YOUR INSTRUCTIONS:
Pick out every line below that contains the word "lens", matching case exactly, and copy each one.

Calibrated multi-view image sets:
━━━━━━━━━━━━━━━━

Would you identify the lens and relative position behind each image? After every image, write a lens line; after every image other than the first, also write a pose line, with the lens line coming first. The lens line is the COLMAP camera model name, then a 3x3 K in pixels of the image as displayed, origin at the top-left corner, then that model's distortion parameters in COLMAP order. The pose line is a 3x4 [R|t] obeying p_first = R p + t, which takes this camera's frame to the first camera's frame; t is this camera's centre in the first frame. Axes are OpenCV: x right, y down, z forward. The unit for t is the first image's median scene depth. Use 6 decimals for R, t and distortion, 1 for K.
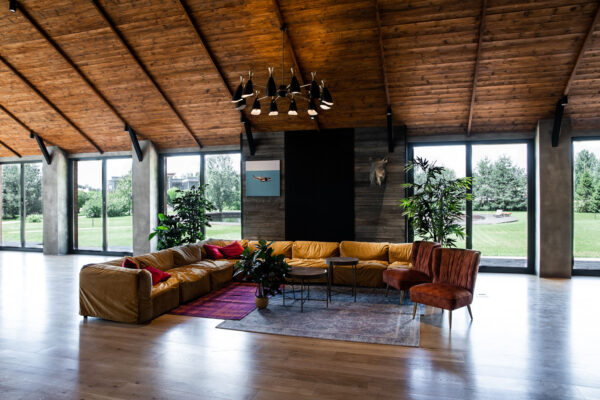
lens RADIAL K [[394.8, 0, 300.0], [0, 394.8, 200.0], [0, 0, 1]] dist [-0.061490, 0.045862]
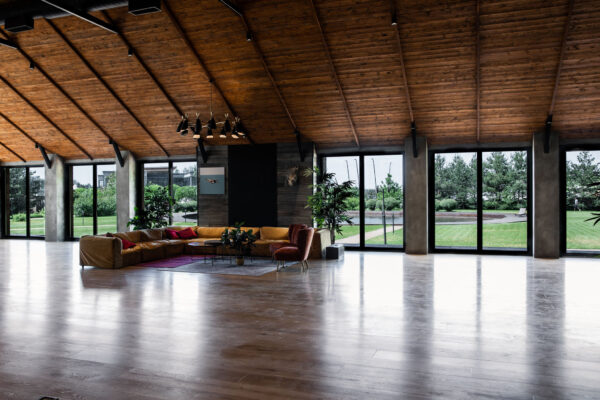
lens RADIAL K [[470.6, 0, 300.0], [0, 470.6, 200.0], [0, 0, 1]] dist [0.003097, 0.004716]
pose [[0.998531, -0.000765, -0.054174, 0.289241], [0.001003, 0.999990, 0.004358, 0.003551], [0.054170, -0.004406, 0.998522, -0.571956]]
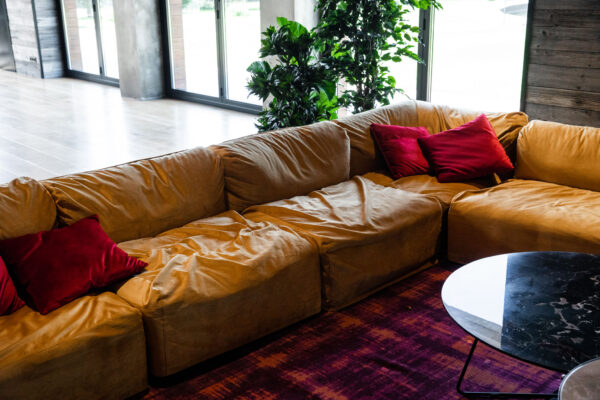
lens RADIAL K [[732.2, 0, 300.0], [0, 732.2, 200.0], [0, 0, 1]] dist [0.004374, 0.005984]
pose [[0.847548, 0.145417, -0.510409, 0.010311], [0.011838, 0.956311, 0.292113, 0.001475], [0.530587, -0.253621, 0.808797, 0.437082]]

━━━━━━━━━━━━━━━━

RESULT OF THIS EXERCISE:
Would you identify the lens and relative position behind each image? After every image, write a lens line; after every image other than the first, also write a pose line, with the lens line coming first. The lens line is the COLMAP camera model name, then a 3x3 K in pixels of the image as displayed, origin at the top-left corner, then that model's distortion parameters in COLMAP order. The pose line is a 3x4 [R|t] obeying p_first = R p + t, which takes this camera's frame to the first camera's frame; t is this camera's centre in the first frame. Axes are OpenCV: x right, y down, z forward. The unit for t is the first image's median scene depth. Use 6 decimals for R, t and distortion, 1 for K.
lens RADIAL K [[394.8, 0, 300.0], [0, 394.8, 200.0], [0, 0, 1]] dist [-0.061490, 0.045862]
lens RADIAL K [[470.6, 0, 300.0], [0, 470.6, 200.0], [0, 0, 1]] dist [0.003097, 0.004716]
lens RADIAL K [[732.2, 0, 300.0], [0, 732.2, 200.0], [0, 0, 1]] dist [0.004374, 0.005984]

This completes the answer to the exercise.